(Exercise aim) The expected result is a verbatim repetition of the lines from the start of the entries through the line containing "Critres Hardwa", with the pictures removed.

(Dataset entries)
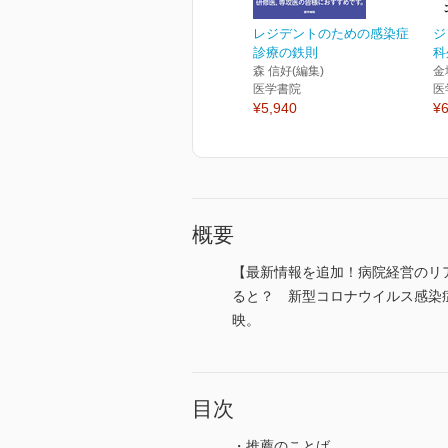
レジデントのための感染症
ジ
診療の鉄則
科
森 信好(編集)
金
医学書院
医
¥5,940
¥6
概要
【最新情報を追加！病院経営のリ
ると？ 新型コロナウイルス感染
映。
目次
・推薦のことば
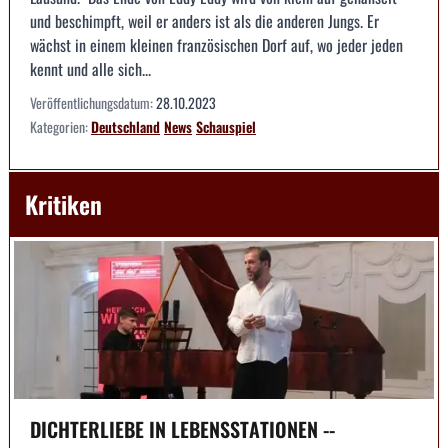
und beschimpft, weil er anders ist als die anderen Jungs. Er
wächst in einem kleinen französischen Dorf auf, wo jeder jeden
kennt und alle sich...
Veröffentlichungsdatum:
28.10.2023
Kategorien:
Deutschland
News
Schauspiel
Kritiken
DICHTERLIEBE IN LEBENSSTATIONEN --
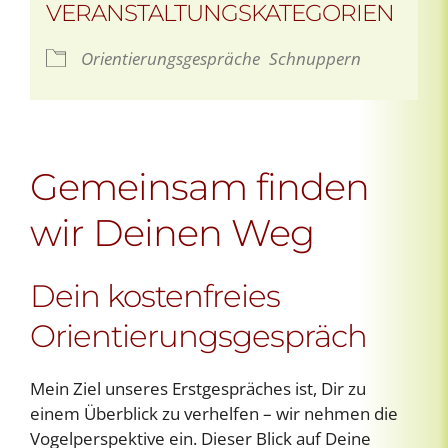
VERANSTALTUNGSKATEGORIEN
Orientierungsgespräche
Schnuppern
Gemeinsam finden
wir Deinen Weg
Dein kostenfreies
Orientierungsgespräch
Mein Ziel unseres Erstgespräches ist, Dir zu
einem Überblick zu verhelfen – wir nehmen die
Vogelperspektive ein. Dieser Blick auf Deine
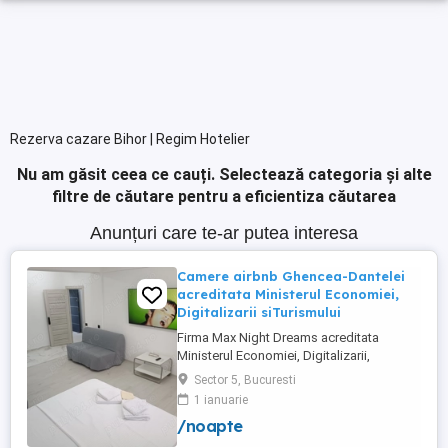
Rezerva cazare Bihor | Regim Hotelier
Nu am găsit ceea ce cauți.
Selectează categoria și alte
filtre de căutare pentru a eficientiza căutarea
Anunțuri care te-ar putea interesa
Camere airbnb Ghencea-Dantelei
acreditata Ministerul Economiei,
Digitalizarii siTurismului
Firma Max Night Dreams acreditata
Ministerul Economiei, Digitalizarii,
Antreprenoriatului si Turismului închiriază
Sector 5, Bucuresti
in regim hotelier in zona Drumul Taberei -
1 ianuarie
Ghencea diferite tipuri de camere Camera
/noapte
single cu o suprafață totală de 16mp
150ei 3ore , 170lei noapte Camera dublă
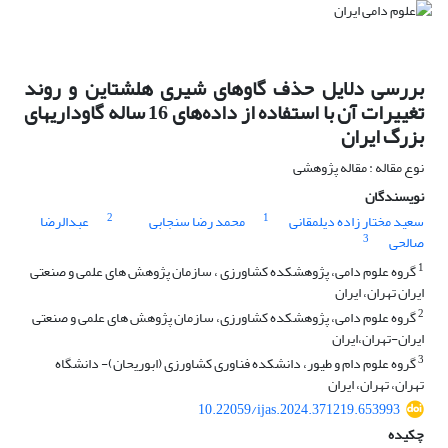
بررسی دلایل حذف گاوهای شیری هلشتاین و روند
تغییرات آن با استفاده از داده‌های 16 ساله گاوداری͏های
بزرگ ایران
نوع مقاله : مقاله پژوهشی
نویسندگان
2
1
سعید مختار زاده دیلمقانی
محمد رضا سنجابی
عبدالرضا
3
صالحی
1
گروه علوم دامی، پژوهشکده کشاورزی ، سازمان پژوهش های علمی و صنعتی
ایران تهران، ایران
2
گروه علوم دامی، پژوهشکده کشاورزی، سازمان پژوهش های علمی و صنعتی
ایران-تهران،ایران
3
گروه علوم دام و طیور، دانشکده فناوری کشاورزی (ابوریحان)- دانشگاه
تهران، تهران، ایران
10.22059/ijas.2024.371219.653993
چکیده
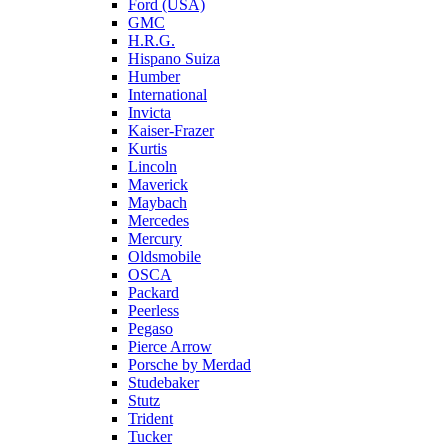
Ford (USA)
GMC
H.R.G.
Hispano Suiza
Humber
International
Invicta
Kaiser-Frazer
Kurtis
Lincoln
Maverick
Maybach
Mercedes
Mercury
Oldsmobile
OSCA
Packard
Peerless
Pegaso
Pierce Arrow
Porsche by Merdad
Studebaker
Stutz
Trident
Tucker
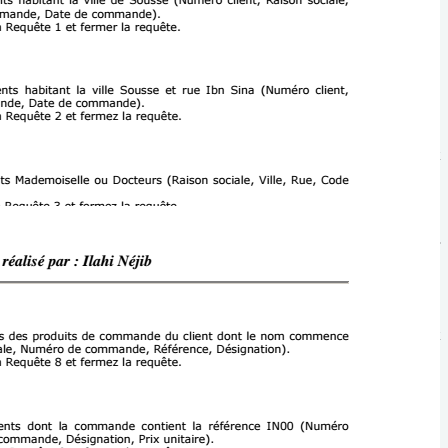
Cours ralis
Catgorie Prix 
Placez la requ
sont s
Enregistrer
fermez la requt
produits de c
Ajouter la table
unitaire C
Bureau Champ Dsi
Critres Hardwa 
donnes Seuls sa
ou la catgorie B
Bureau et ferme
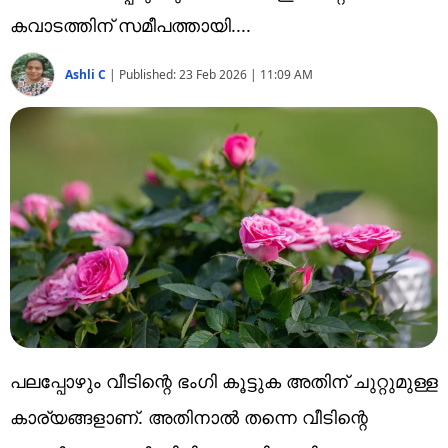
Technology
കവാടത്തിന് സമീപത്തായി....
Religion
Ashli C
|
Published:
23 Feb 2026 | 11:09 AM
Web Story
Photo
Short Videos
പലപ്പോഴും വീടിന്റെ ഭംഗി കൂട്ടുക അതിന് ചുറ്റുമുള്ള
കാര്യങ്ങളാണ്. അതിനാൽ തന്നെ വീടിന്റെ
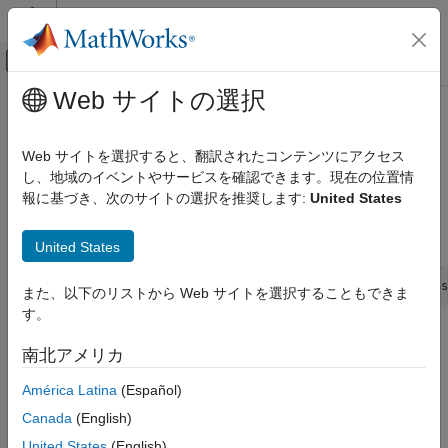
コンテンツへスキップ
MATLAB ヘルプ センター
オフキャンバス ナビゲーション メ
メインコンテンツ
Web サイトの選択
ドキュメンテーションのホーム
ssSetStateAbsTol
Simulink
Web サイトを選択すると、翻訳されたコンテンツにアクセス
Block and Blockset Authoring
Set the absolute tolerance used by a variable-step solver for a
し、地域のイベントやサービスを確認できます。現在の位置情
Author Block Algorithms
specific S-function continuous state.
報に基づき、次のサイトの選択を推奨します:
United States
Author Blocks Using C/C++
Syntax
Author Blocks Using C MEX S-Functions
United States
Configure C/C++ S-Function Features
void ssSetStateAbsTol(SimStruct *S, const int_T idx, cons
また、以下のリストから Web サイトを選択することもできま
ssSetStateAbsTol
す。
ON THIS PAGE
Arguments
南北アメリカ
Syntax
S
Arguments
América Latina
(Español)
SimStruct that represents an
S-Function
block.
Description
Canada
(English)
Languages
idx
United States
(English)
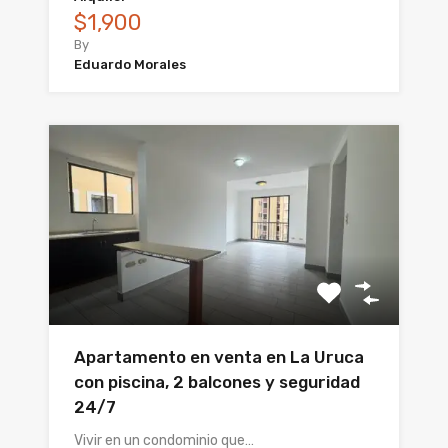
$1,900
By
Eduardo Morales
Apartamento en venta en La Uruca
con piscina, 2 balcones y seguridad
24/7
Vivir en un condominio que…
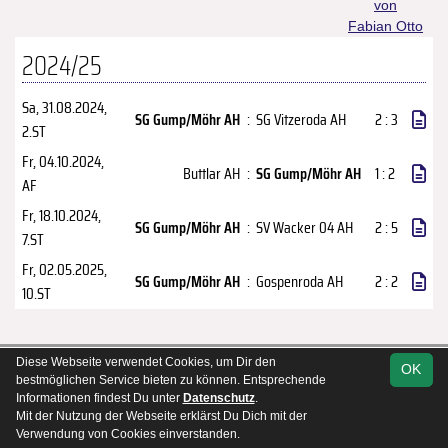
von
Fabian Otto
2024/25
Sa, 31.08.2024
,
SG Gump/Möhr AH
:
SG Vitzeroda AH
2 : 3
2.ST
Fr, 04.10.2024
,
Buttlar AH
:
SG Gump/Möhr AH
1 : 2
AF
Fr, 18.10.2024
,
SG Gump/Möhr AH
:
SV Wacker 04 AH
2 : 5
7.ST
Fr, 02.05.2025
,
SG Gump/Möhr AH
:
Gospenroda AH
2 : 2
10.ST
soccero.de
Diese Webseite verwendet Cookies, um Dir den
OK
bestmöglichen Service bieten zu können. Entsprechende
© 2006 - 2026
Informationen findest Du unter
Datenschutz
.
Kontakt
Impressum
Datenschutz
Mit der Nutzung der Webseite erklärst Du Dich mit der
Verwendung von Cookies einverstanden.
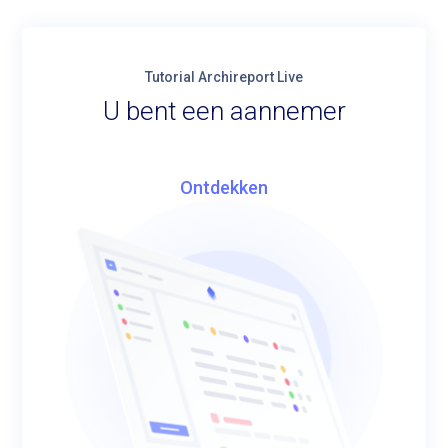
Tutorial Archireport Live
U bent een aannemer
Ontdekken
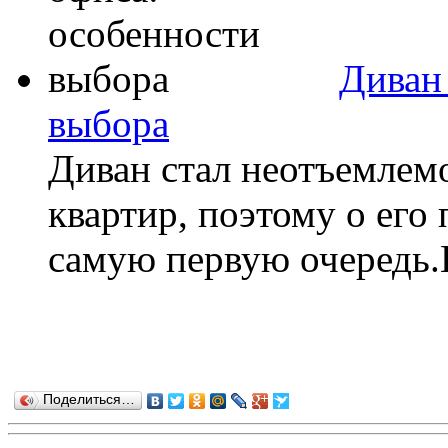
Диван
выбора
Диван стал неотъемлем
квартир, поэтому о его 
самую первую очередь.Н
Поделиться…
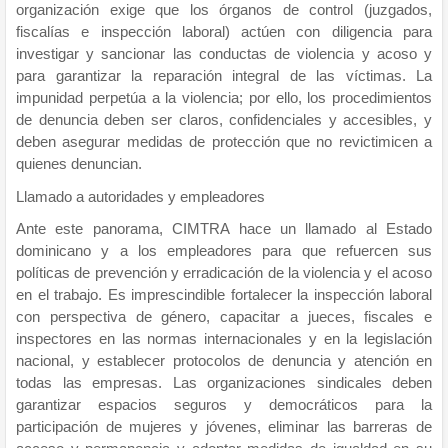
organización exige que los órganos de control (juzgados,
fiscalías e inspección laboral) actúen con diligencia para
investigar y sancionar las conductas de violencia y acoso y
para garantizar la reparación integral de las víctimas. La
impunidad perpetúa a la violencia; por ello, los procedimientos
de denuncia deben ser claros, confidenciales y accesibles, y
deben asegurar medidas de protección que no revictimicen a
quienes denuncian.
Llamado a autoridades y empleadores
Ante este panorama, CIMTRA hace un llamado al Estado
dominicano y a los empleadores para que refuercen sus
políticas de prevención y erradicación de la violencia y el acoso
en el trabajo. Es imprescindible fortalecer la inspección laboral
con perspectiva de género, capacitar a jueces, fiscales e
inspectores en las normas internacionales y en la legislación
nacional, y establecer protocolos de denuncia y atención en
todas las empresas. Las organizaciones sindicales deben
garantizar espacios seguros y democráticos para la
participación de mujeres y jóvenes, eliminar las barreras de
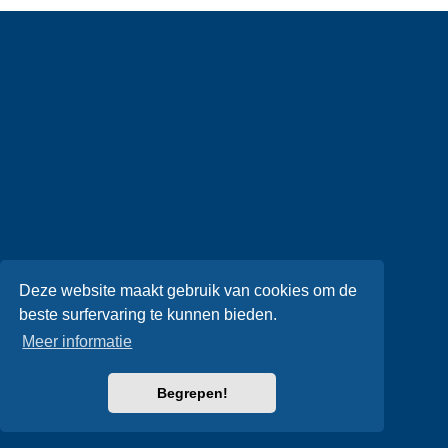
Deze website maakt gebruik van cookies om de
beste surfervaring te kunnen bieden.
Meer informatie
Begrepen!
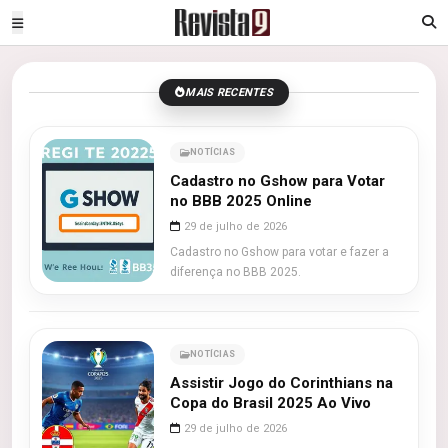
MAIS RECENTES
NOTÍCIAS
Cadastro no Gshow para Votar
no BBB 2025 Online
29 de julho de 2026
Cadastro no Gshow para votar e fazer a
diferença no BBB 2025.
NOTÍCIAS
Assistir Jogo do Corinthians na
Copa do Brasil 2025 Ao Vivo
29 de julho de 2026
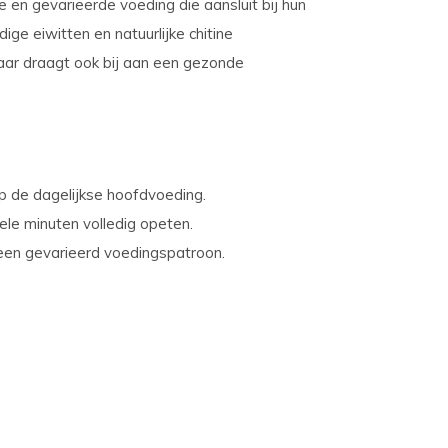
e en gevarieerde voeding die aansluit bij hun
ge eiwitten en natuurlijke chitine
maar draagt ook bij aan een gezonde
p de dagelijkse hoofdvoeding.
ele minuten volledig opeten.
en gevarieerd voedingspatroon.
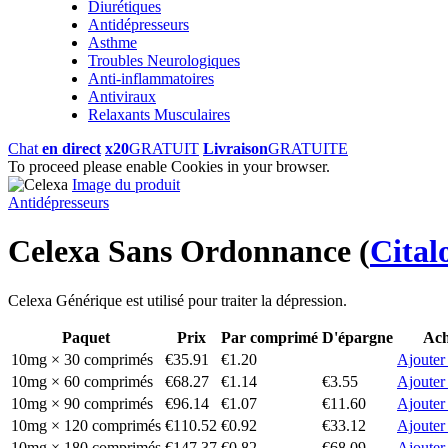
Diurétiques
Antidépresseurs
Asthme
Troubles Neurologiques
Anti-inflammatoires
Antiviraux
Relaxants Musculaires
Chat
en direct
x20
GRATUIT
Livraison
GRATUITE
To proceed please enable Cookies in your browser.
Image du produit
Antidépresseurs
Celexa Sans Ordonnance
(
Cita
Celexa Générique est utilisé pour traiter la dépression.
Paquet
Prix
Par comprimé
D'épargne
Ach
10mg × 30 comprimés
€35.91
€1.20
Ajouter
10mg × 60 comprimés
€68.27
€1.14
€3.55
Ajouter
10mg × 90 comprimés
€96.14
€1.07
€11.60
Ajouter
10mg × 120 comprimés
€110.52
€0.92
€33.12
Ajouter
10mg × 180 comprimés
€147.37
€0.82
€68.09
Ajouter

(Solution for this exercise)
レジデントのための感染症
ジ
診療の鉄則
科
森 信好(編集)
金
医学書院
医
¥5,940
¥6
概要
【最新情報を追加！病院経営のリ
ると？ 新型コロナウイルス感染
映。
目次
・推薦のことば
und beschimpft, weil er anders ist als die anderen Jungs. Er
wächst in einem kleinen französischen Dorf auf, wo jeder jeden
kennt und alle sich...
Veröffentlichungsdatum:
28.10.2023
Kategorien:
Deutschland
News
Schauspiel
Kritiken
DICHTERLIEBE IN LEBENSSTATIONEN --
VERANSTALTUNGSKATEGORIEN
Orientierungsgespräche
Schnuppern
Gemeinsam finden
wir Deinen Weg
Dein kostenfreies
Orientierungsgespräch
Mein Ziel unseres Erstgespräches ist, Dir zu
einem Überblick zu verhelfen – wir nehmen die
Vogelperspektive ein. Dieser Blick auf Deine
Rezerva cazare Bihor | Regim Hotelier
Nu am găsit ceea ce cauți.
Selectează categoria și alte
filtre de căutare pentru a eficientiza căutarea
Anunțuri care te-ar putea interesa
Camere airbnb Ghencea-Dantelei
acreditata Ministerul Economiei,
Digitalizarii siTurismului
Firma Max Night Dreams acreditata
Ministerul Economiei, Digitalizarii,
Antreprenoriatului si Turismului închiriază
Sector 5, Bucuresti
in regim hotelier in zona Drumul Taberei -
1 ianuarie
Ghencea diferite tipuri de camere Camera
/noapte
single cu o suprafață totală de 16mp
150ei 3ore , 170lei noapte Camera dublă
بررسی دلایل حذف گاوهای شیری هلشتاین و روند
تغییرات آن با استفاده از داده‌های 16 ساله گاوداری͏های
بزرگ ایران
نوع مقاله : مقاله پژوهشی
نویسندگان
2
1
سعید مختار زاده دیلمقانی
محمد رضا سنجابی
عبدالرضا
3
صالحی
1
گروه علوم دامی، پژوهشکده کشاورزی ، سازمان پژوهش های علمی و صنعتی
ایران تهران، ایران
2
گروه علوم دامی، پژوهشکده کشاورزی، سازمان پژوهش های علمی و صنعتی
ایران-تهران،ایران
3
گروه علوم دام و طیور، دانشکده فناوری کشاورزی (ابوریحان)- دانشگاه
تهران، تهران، ایران
10.22059/ijas.2024.371219.653993
چکیده
Ford (USA)
GMC
H.R.G.
Hispano Suiza
Humber
International
Invicta
Kaiser-Frazer
Kurtis
Lincoln
Maverick
Maybach
Mercedes
Mercury
Oldsmobile
OSCA
Packard
Peerless
Pegaso
Pierce Arrow
Porsche by Merdad
Studebaker
Stutz
Trident
Tucker
Cours ralis
Catgorie Prix 
Placez la requ
sont s
Enregistrer
fermez la requt
produits de c
Ajouter la table
unitaire C
Bureau Champ Dsi
Critres Hardwa 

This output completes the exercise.